## REQUIRED WORK
Each line below with the string "Baumaschinen" should be copied.

## SUPPLIED DATA
§ §
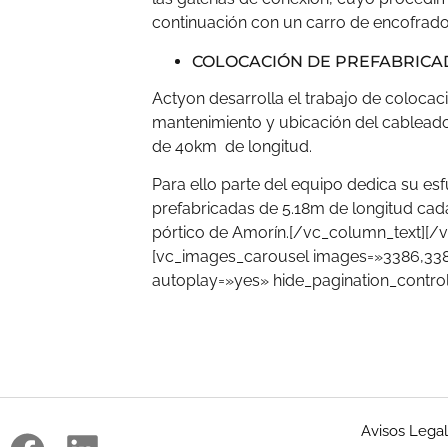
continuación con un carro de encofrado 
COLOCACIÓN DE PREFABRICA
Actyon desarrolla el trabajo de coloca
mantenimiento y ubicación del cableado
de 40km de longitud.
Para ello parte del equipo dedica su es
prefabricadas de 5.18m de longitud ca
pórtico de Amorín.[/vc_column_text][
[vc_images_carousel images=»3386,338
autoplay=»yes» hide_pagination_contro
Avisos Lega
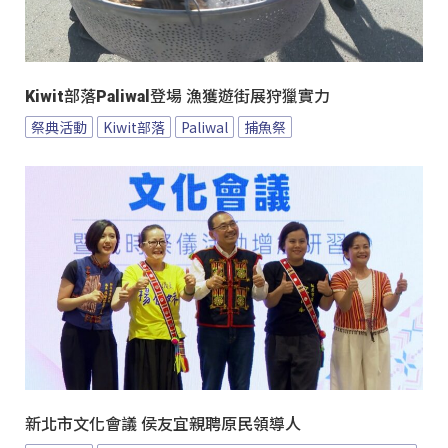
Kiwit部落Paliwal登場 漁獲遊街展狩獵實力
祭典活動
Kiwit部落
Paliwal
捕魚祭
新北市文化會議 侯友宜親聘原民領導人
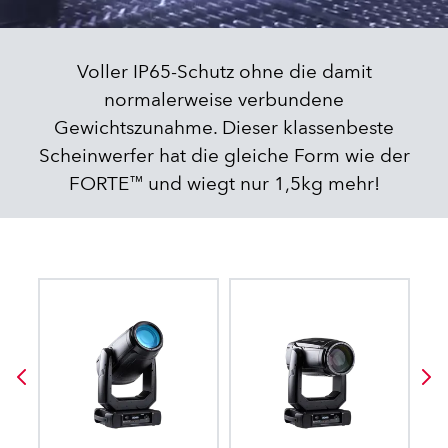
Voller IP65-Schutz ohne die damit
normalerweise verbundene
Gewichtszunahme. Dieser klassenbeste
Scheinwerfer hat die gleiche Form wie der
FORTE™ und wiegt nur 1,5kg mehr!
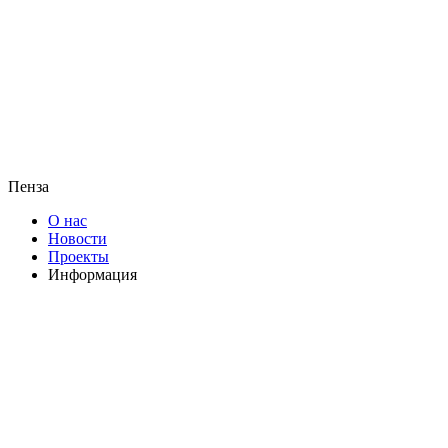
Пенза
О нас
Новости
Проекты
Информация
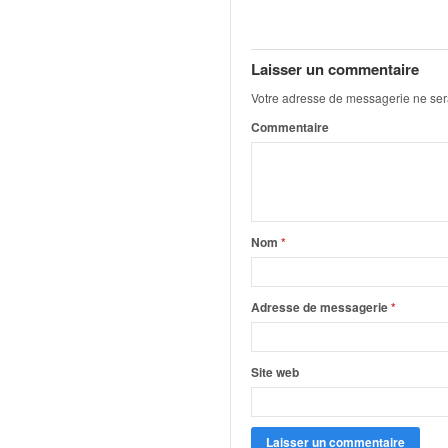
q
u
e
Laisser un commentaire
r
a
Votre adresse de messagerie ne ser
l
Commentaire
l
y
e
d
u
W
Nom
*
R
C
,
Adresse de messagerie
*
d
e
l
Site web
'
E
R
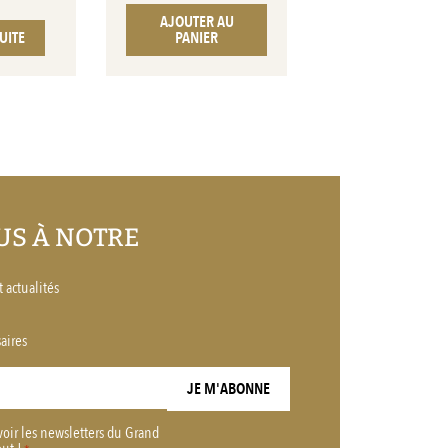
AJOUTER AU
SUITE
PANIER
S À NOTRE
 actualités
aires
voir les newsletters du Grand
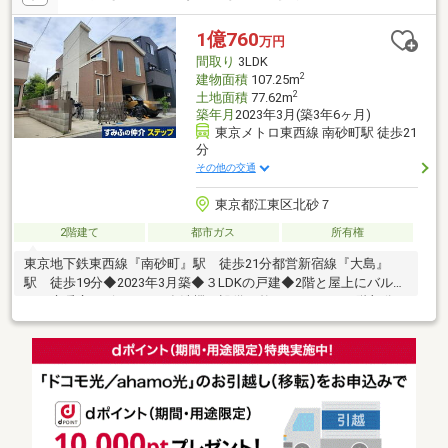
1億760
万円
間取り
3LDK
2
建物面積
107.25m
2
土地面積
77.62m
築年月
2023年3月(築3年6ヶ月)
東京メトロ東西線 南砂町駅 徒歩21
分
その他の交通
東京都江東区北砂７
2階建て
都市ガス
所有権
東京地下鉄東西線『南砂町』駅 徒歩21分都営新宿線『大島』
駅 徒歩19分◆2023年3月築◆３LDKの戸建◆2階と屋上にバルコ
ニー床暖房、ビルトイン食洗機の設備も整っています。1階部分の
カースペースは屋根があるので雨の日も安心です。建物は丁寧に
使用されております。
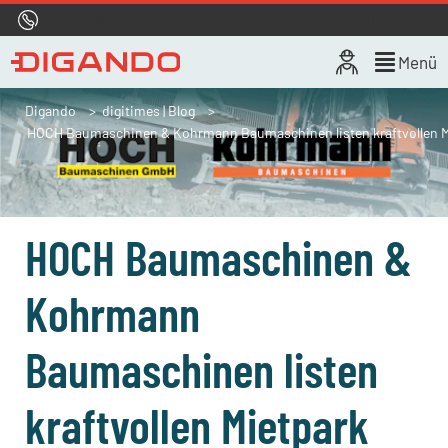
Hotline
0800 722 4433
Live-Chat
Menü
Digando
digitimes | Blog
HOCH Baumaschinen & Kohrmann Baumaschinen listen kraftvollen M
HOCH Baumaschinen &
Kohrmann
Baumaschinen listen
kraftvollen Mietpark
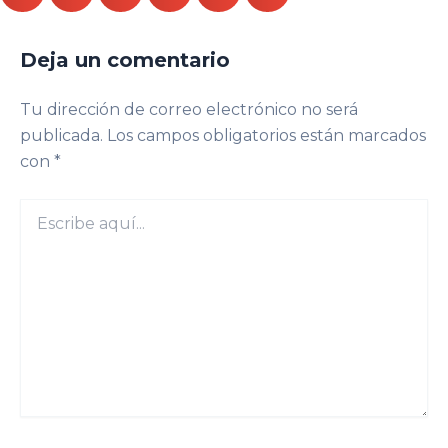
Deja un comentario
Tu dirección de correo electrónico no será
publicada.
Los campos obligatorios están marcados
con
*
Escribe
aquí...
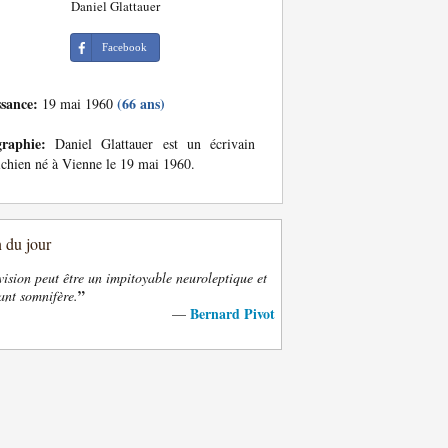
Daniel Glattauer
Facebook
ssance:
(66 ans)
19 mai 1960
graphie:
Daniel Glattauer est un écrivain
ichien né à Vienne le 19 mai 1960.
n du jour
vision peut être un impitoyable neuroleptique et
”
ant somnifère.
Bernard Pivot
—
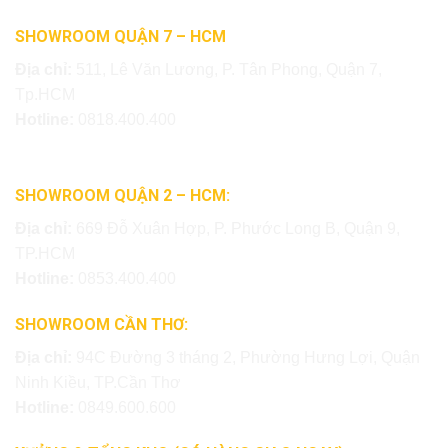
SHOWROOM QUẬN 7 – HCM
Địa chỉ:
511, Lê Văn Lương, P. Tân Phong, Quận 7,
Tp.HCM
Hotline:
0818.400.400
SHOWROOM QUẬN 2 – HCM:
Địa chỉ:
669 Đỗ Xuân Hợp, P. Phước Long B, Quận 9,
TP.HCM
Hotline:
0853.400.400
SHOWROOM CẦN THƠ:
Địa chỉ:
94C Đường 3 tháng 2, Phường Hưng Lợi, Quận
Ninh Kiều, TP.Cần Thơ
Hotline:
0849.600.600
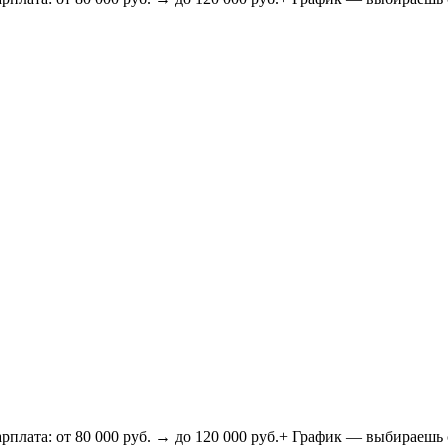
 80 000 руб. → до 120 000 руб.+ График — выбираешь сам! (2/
§ §
## ANSWER SPACE
HOCH Baumaschinen & Kohrmann Baumaschinen listen kraftvollen M
HOCH Baumaschinen &
Baumaschinen listen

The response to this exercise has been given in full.